For the first time in a century, salmon will once again swim up Washington’s Elwha River to spawn in its headwaters and tributaries. The largest dam removal in U.S. history began in mid-September when contractors started chipping away at the Elwha and Glines Canyon dams (105 and 210 feet high, respectively) in Washington State. Within three years the river, which has a 45-mile main channel and more than 100 miles of tributaries, most of which flow through Olympic National Park, will run free, revitalizing the watershed.
“This project is restoring an ecosystem within a national park from the mountains to the sea,” says Brian Winter, the Elwha project manager for the National Park Service, the agency overseeing the removal, who has been working on the effort since 1983. “It will be restoration to an otherwise pristine habitat, which is fairly unique in the Pacific Northwest.”

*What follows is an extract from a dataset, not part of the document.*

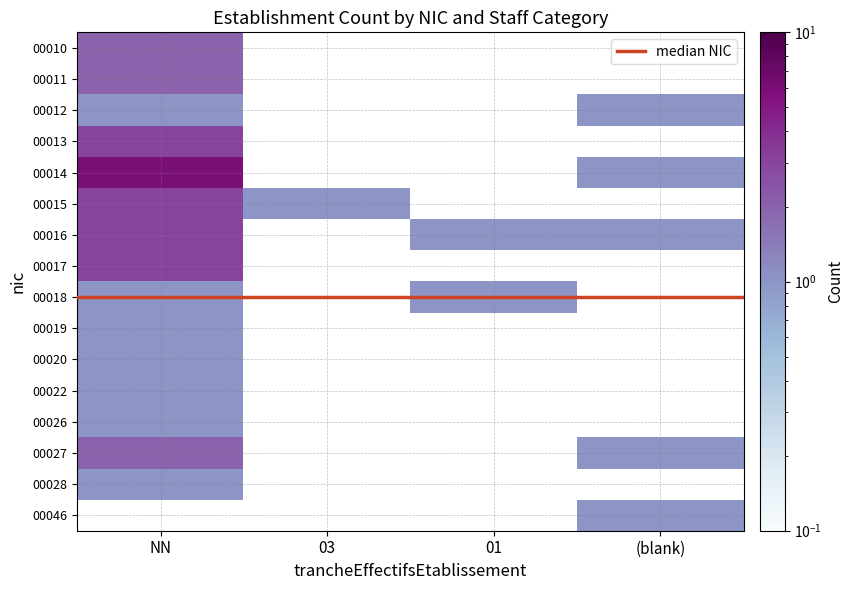

Which series has the widest spread of values?

00014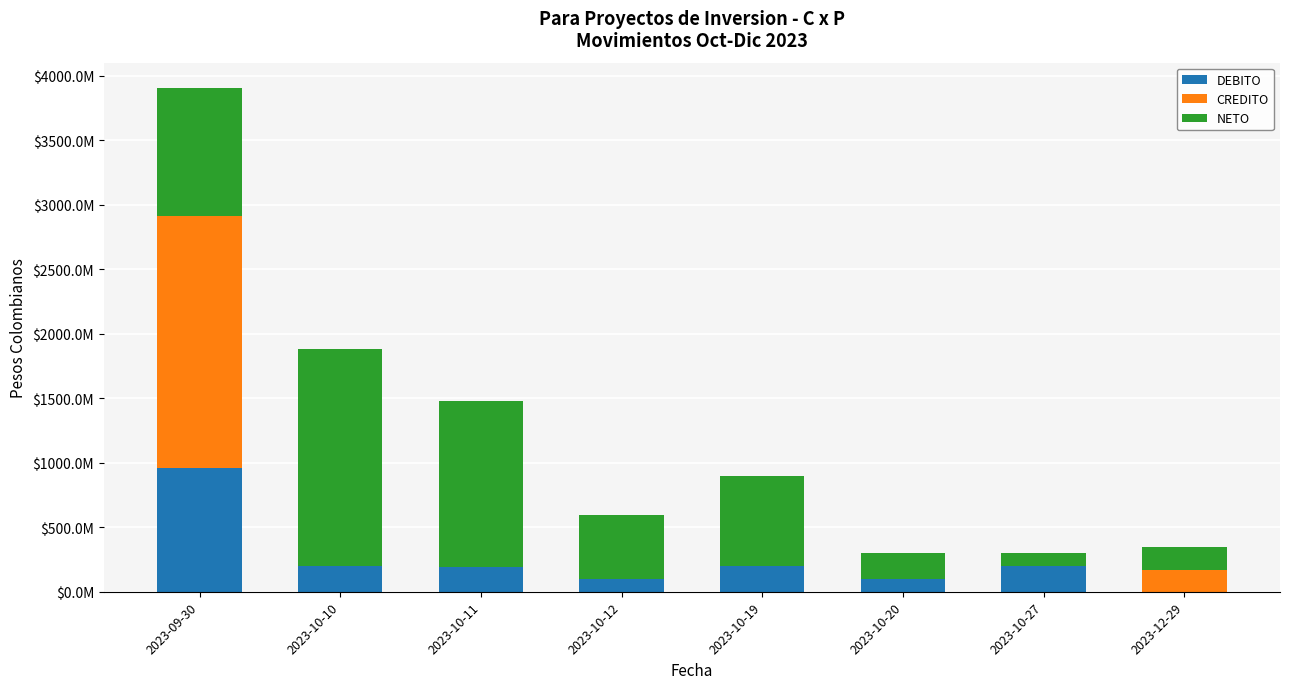

What are all the series names shown in the legend?

DEBITO, CREDITO, NETO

These are just two of the 241 dams that have been taken down or breached since 2006, a 20 percent increase over the preceding half-decade. Many were no longer useful, or too expensive to maintain. In California and Oregon a diverse group of stakeholders, including officials, are proposing the removal of four hydroelectric dams on the Klamath River, and when the Condit Dam on the White Salmon River in Washington was blown up this fall, the event was broadcast on television.
Between steadily declining fisheries and mounting pressures from environmentalists, owners are simply opting to do away with the structures. “Dams block fish migration and they can have some type of liability or probability of failure,” says Timothy Randle, a hydraulic engineer with the U.S. Bureau of Reclamation. Despite the planned or ongoing deconstruction of several high-profile dams like the Condit, there are still an estimated 79,000 dams in the country; about three percent generate energy, while others support recreation or agriculture and other industry.
The Elwha dam, finished in 1913, and the Glines Canyon dam, built in 1927, powered a paper mill. Trapped behind the behemoths is 24 million cubic yards of sediment, enough to fill the Empire State Building a whopping 17 times. This material will settle on the shores, river bottom, and estuary, creating better habitat for fish.
All five types of salmon that originally inhabited the waters could repopulate 70 miles of the river and its tributaries, potentially boosting the population from 3,000 today to 300,000 in the next 50 to 100 years. Studies show that the fish could be a boon for the growth of plants and wildlife. “Other animals will eat the carcasses, and the nutrients will soak into the system,” says George Pess, a fisheries biologist with the NOAA Northwest Fisheries Science Center. Deposits of such nutrients as nitrogen, carbon, and phosphorus from fish can fertilize areas along the river and even farther ashore.
Beyond these benefits, the return of salmon is also critical to the Lower Elwha Klallam Tribe, the group that launched the effort to eliminate the dams in the mid-1980s. The dams not only cut off the salmon runs, they didn’t align with the Klallam’s beliefs about safeguarding natural resources, says Robert Elofson, 59, the river restoration project director for the tribe. “This project means that probably within my lifetime we’ll start harvesting natural-run salmon again.”